The University of Surrey proposes applying circular-economy principles — reduce, reuse, recover — to space operations to tackle the accelerating problem of orbital debris. Published Dec. 1 in Circularity, the paper criticises single-use mission designs that discard valuable materials and recommends supply-chain redesign, AI modelling and digital twins to optimise lifecycle management. Experts call the approach novel and deserving of broader discussion.
Researchers Urge Circular-Economy Fix — With AI — To Tackle Growing Ring Of Space Debris
What sounds like a silly label — "space junk" — masks a real and growing hazard: fragments and defunct hardware orbiting Earth have surged in recent years as private aerospace launches multiply. Human-made debris has accumulated since the launch of Sputnik 1 in 1957, but the pace of new objects in low Earth orbit has accelerated, increasing risks to spacecraft, crews and people on the ground when objects re-enter.

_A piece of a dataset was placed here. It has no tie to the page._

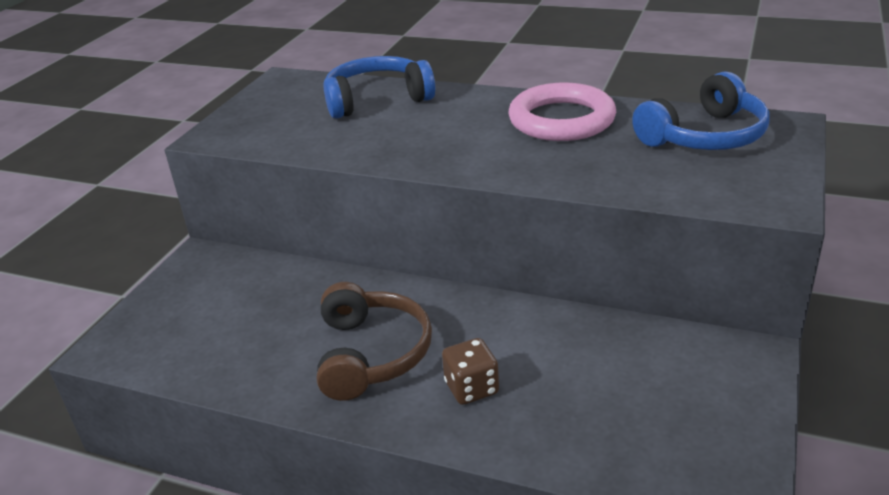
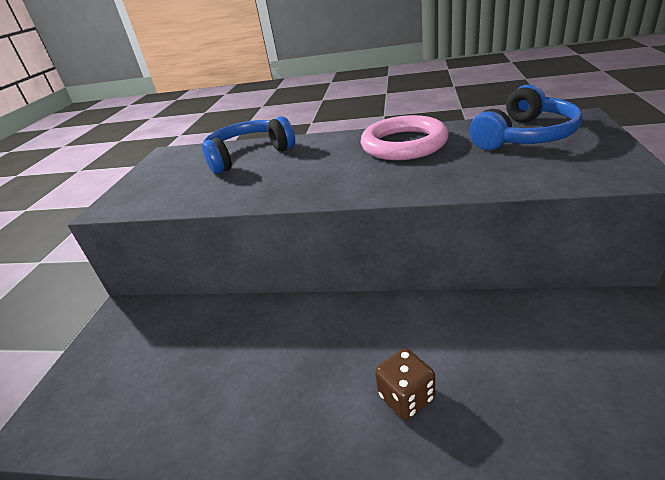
camera: 10 degrees left, 0 degrees up
brown headphones [317,282,432,401] -> none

On Dec. 1, a team at the University of Surrey published a paper in the journal Circularity proposing that the principles of a circular economy — reduce, reuse and recover — be applied across the aerospace sector to limit orbital debris and avoidable material loss.
What the Paper Recommends
The authors argue that most missions today are effectively single-use: components and materials are discarded rather than recovered, creating a growing inventory of expensive and potentially dangerous debris. They propose three complementary approaches:
- Design for Reuse and Recovery: Plan missions and hardware so parts can be retrieved, refurbished or repurposed instead of being abandoned in orbit.

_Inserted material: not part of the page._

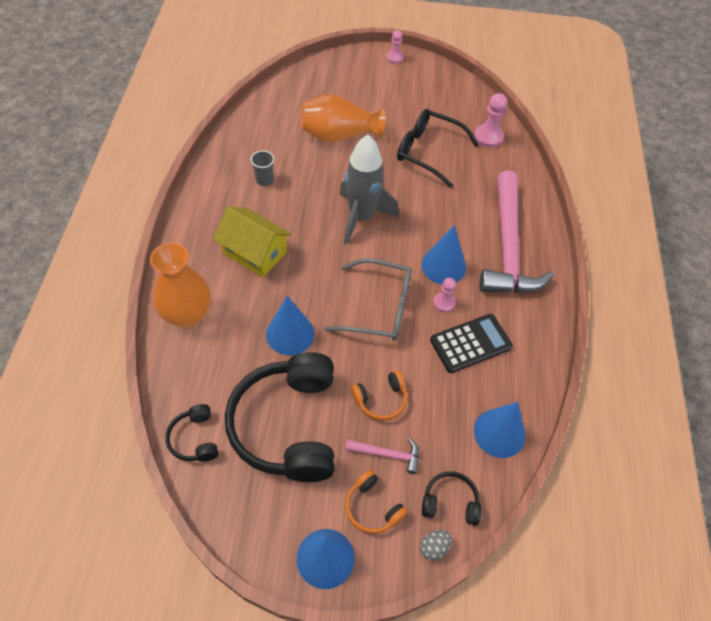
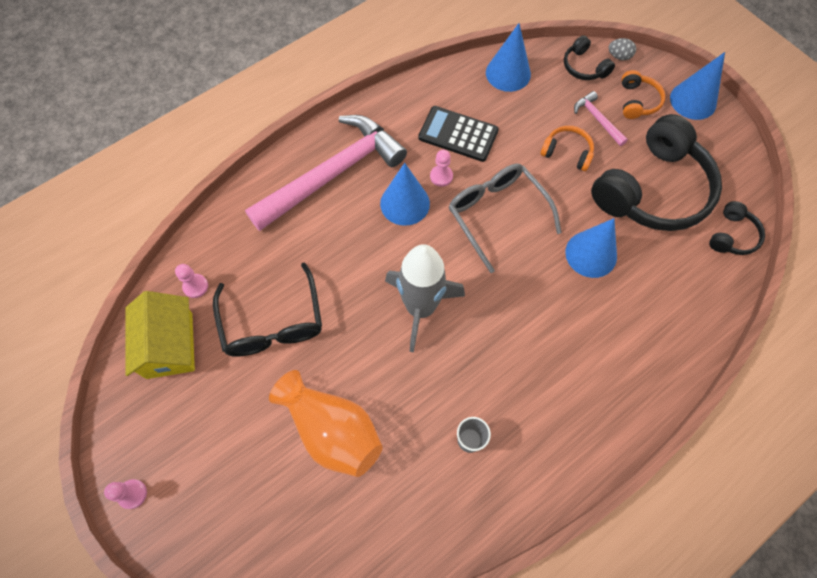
camera: 130 degrees left, 10 degrees up
orange vase [150,243,211,328] -> none
yellow house [213,206,291,278] -> yellow house moved to [125,291,195,379]
pink pawn [474,93,508,148] -> pink pawn [175,264,208,298], size x0.63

- Supply-Chain Reimagining: Use lifecycle thinking to identify inefficiencies and material losses across production, launch and end-of-life stages.
- Digital Tools and AI: Deploy digital twins and advanced AI modelling to simulate system lifecycles, optimise material flows and prioritise interventions even when datasets are incomplete.

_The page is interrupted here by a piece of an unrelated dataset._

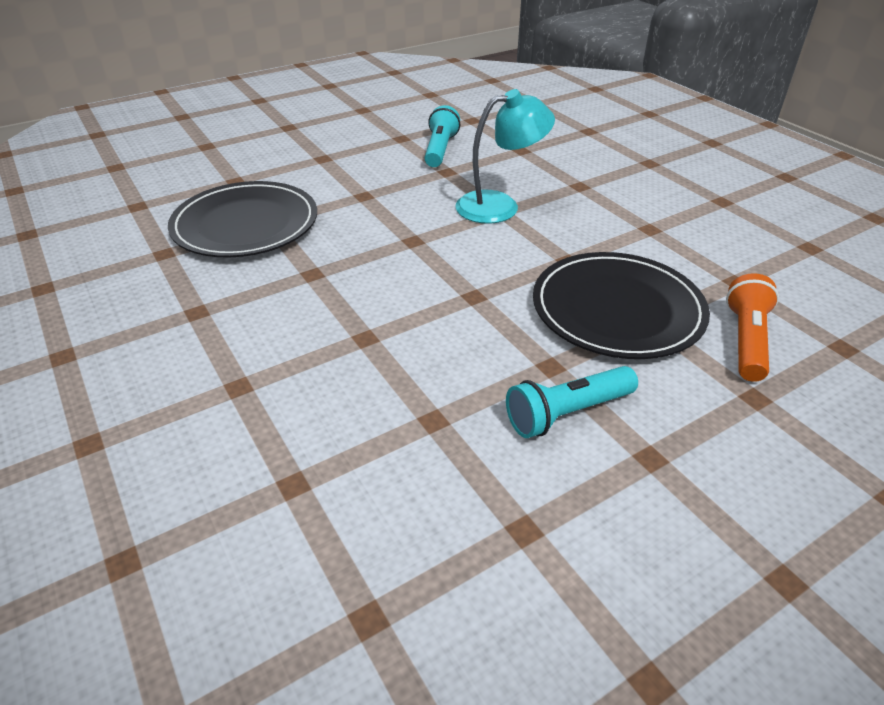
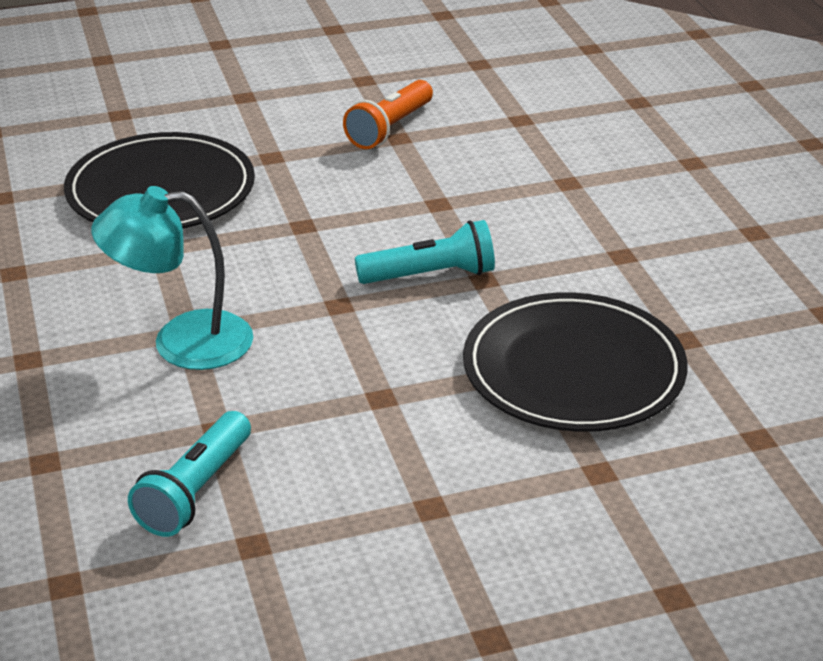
camera: 165 degrees left, 5 degrees down
turquoise flashlight [506,366,638,438] -> turquoise flashlight moved to [355,220,495,284]
orange flashlight [726,273,779,382] -> orange flashlight moved to [343,80,433,149]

The team highlights that AI-driven analysis has already helped advance space sustainability research, despite limited access to comprehensive datasets, and that digital twins could let engineers test recovery scenarios virtually before committing to costly hardware changes.
Why It Matters
Orbital debris now poses a greater direct threat: collisions and fragment strikes can damage or disable spacecraft, delaying missions or stranding crews. Debris that survives re-entry can also threaten people and ecosystems on Earth. By reducing single-use designs and recovering valuable materials, the aerospace industry could cut waste, lower costs and improve safety.
"I've never seen it presented this way. It's an area that needs to be discussed further," said Michael Dodge, a space-studies professor at the University of North Dakota, who was not involved in the research.
The University of Surrey paper does not prescribe a single technical solution but instead offers a framework for policymakers, manufacturers and operators to rethink how materials are used in space and on Earth. Implementing the recommendations will require new regulations, industry incentives and improved data sharing to make AI models and digital twins more effective.
As launches continue to increase, combining circular-economy thinking with modern modelling tools provides a pragmatic path to slow the growth of orbital debris while recovering value from materials that would otherwise be lost.